• **SUPPLIED ENTRIES**:
————

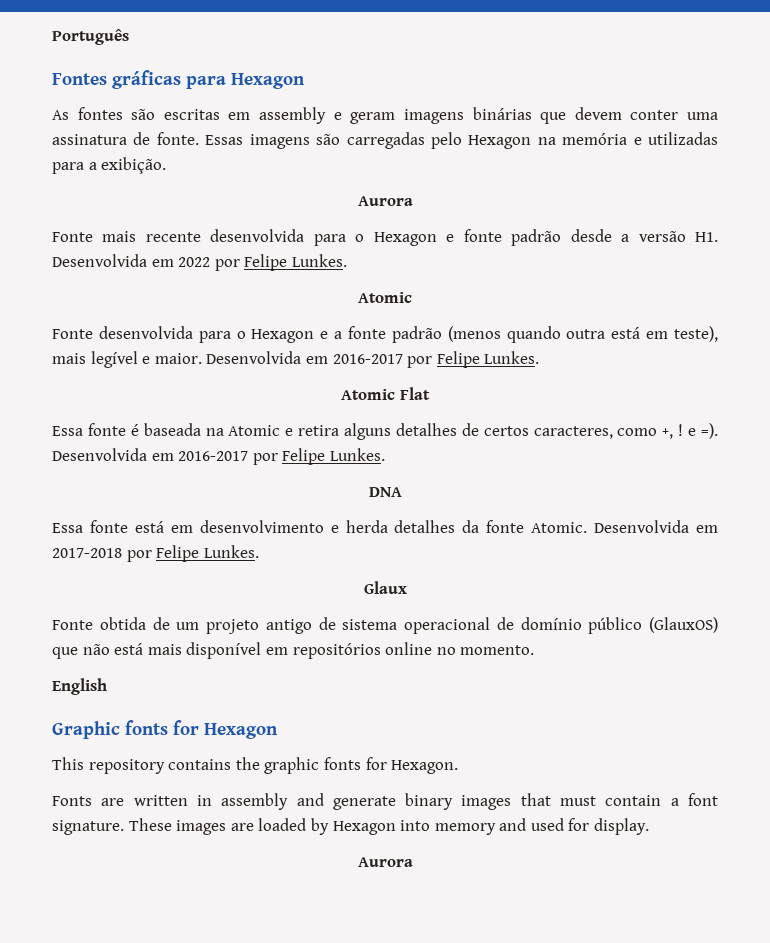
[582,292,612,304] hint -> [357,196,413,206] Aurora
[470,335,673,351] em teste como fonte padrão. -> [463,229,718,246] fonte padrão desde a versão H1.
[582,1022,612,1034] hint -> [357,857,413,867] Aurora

————

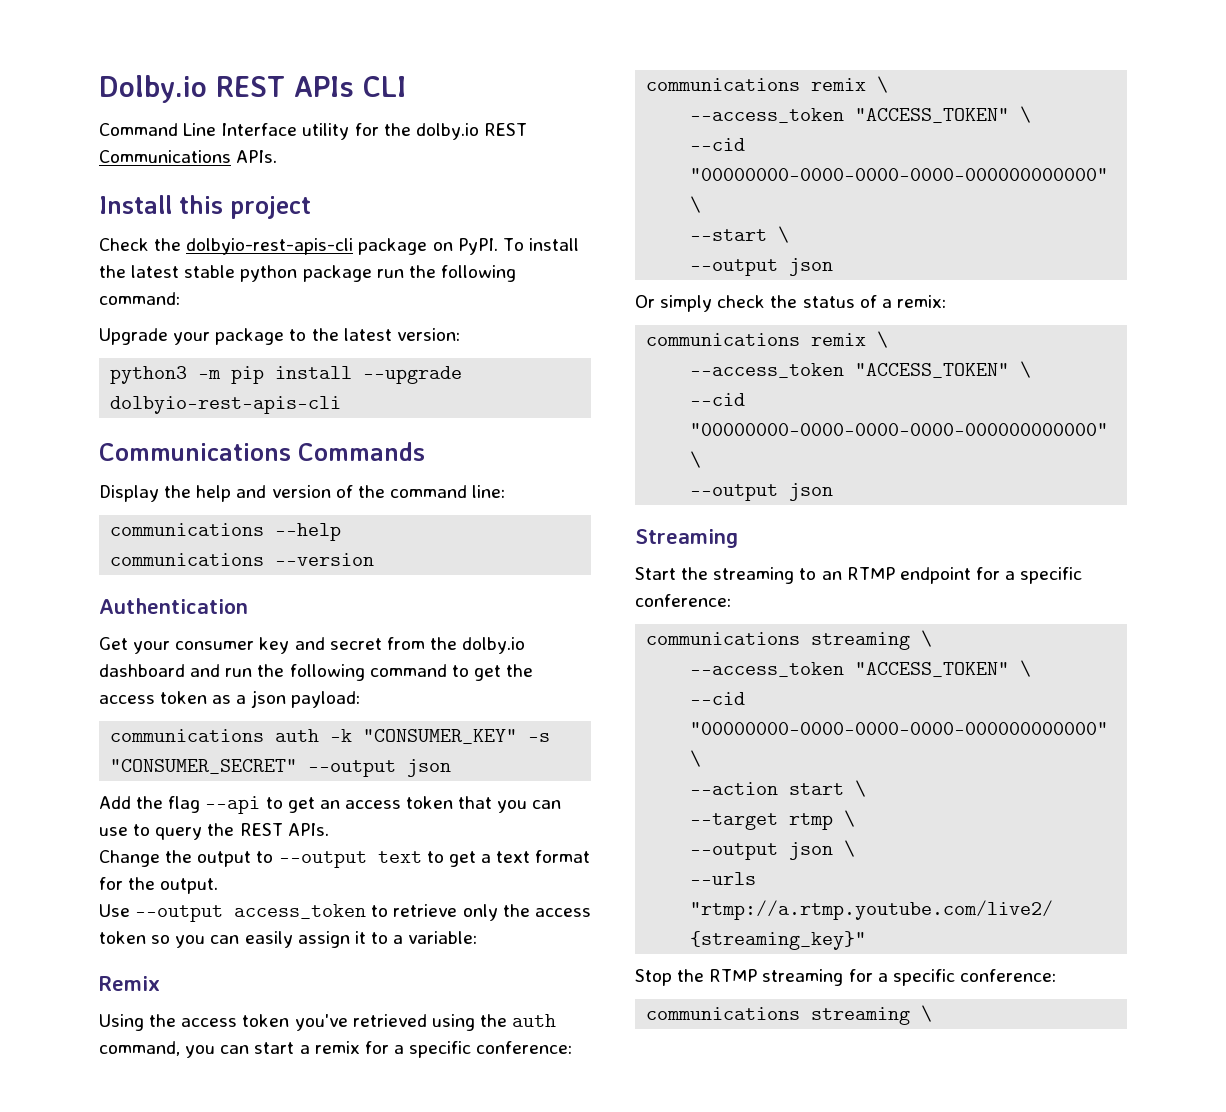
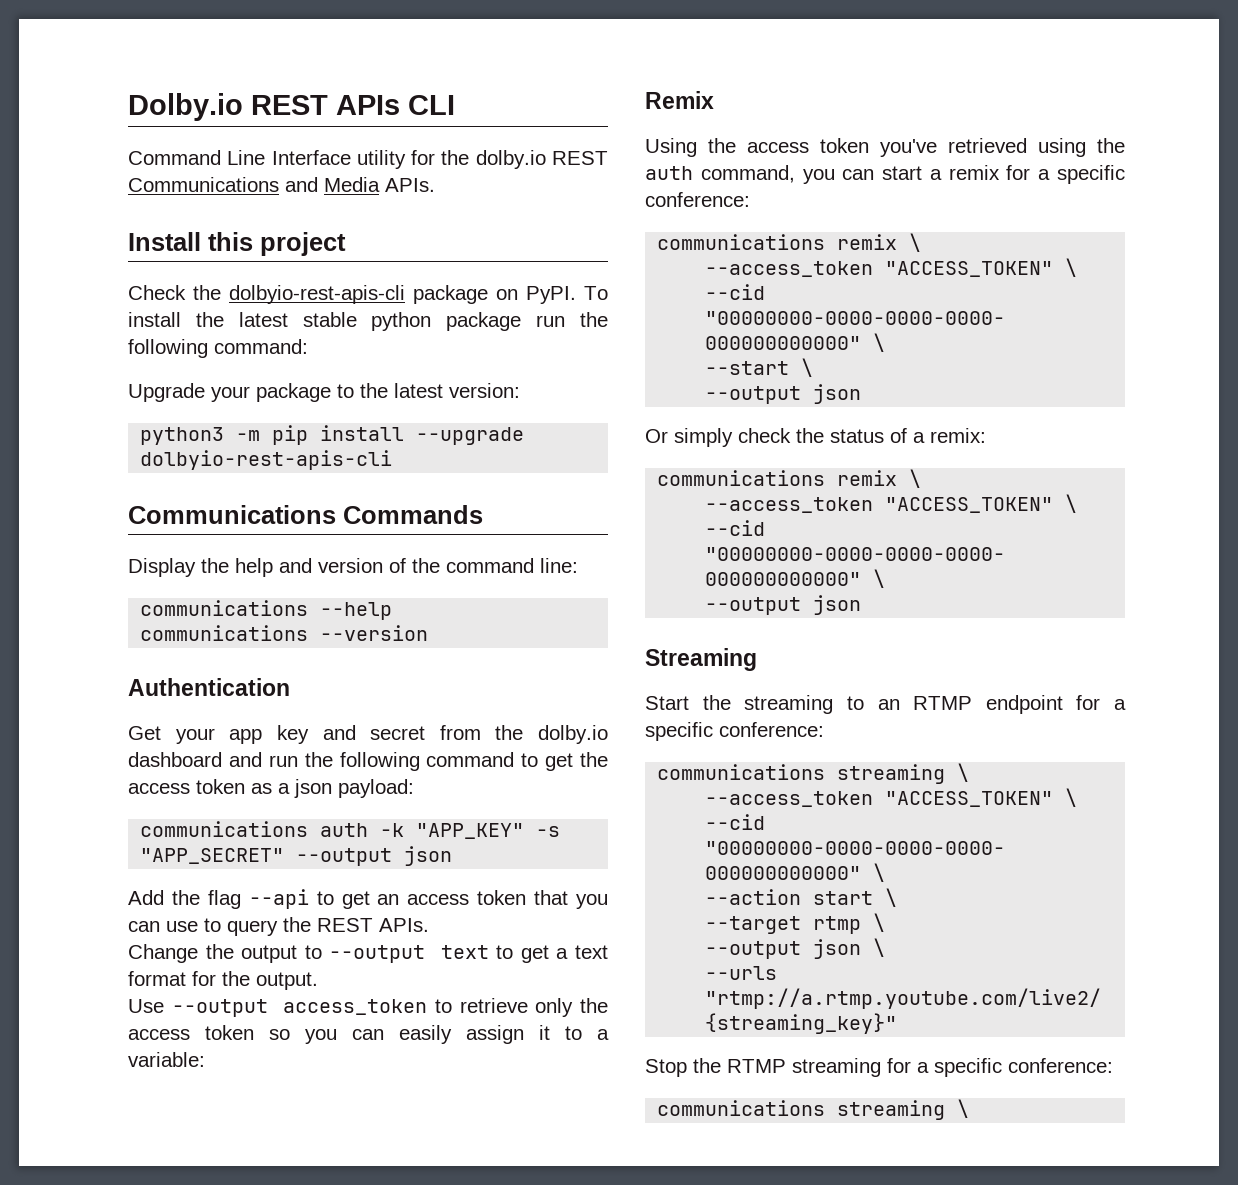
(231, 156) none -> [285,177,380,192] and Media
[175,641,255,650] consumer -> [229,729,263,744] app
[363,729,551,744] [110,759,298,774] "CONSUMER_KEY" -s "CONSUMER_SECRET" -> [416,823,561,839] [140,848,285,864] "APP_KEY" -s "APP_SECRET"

————

• **ABOUT THIS TASK**: Once you find the line with "[175,641,255,650] consumer ->" above, print it and every line after it up to and including the line with "-> [416,823,561,839] [140,848,285,864]", exactly as written and nothing else.

• **ANSWER SPACE**:
[175,641,255,650] consumer -> [229,729,263,744] app
[363,729,551,744] [110,759,298,774] "CONSUMER_KEY" -s "CONSUMER_SECRET" -> [416,823,561,839] [140,848,285,864] "APP_KEY" -s "APP_SECRET"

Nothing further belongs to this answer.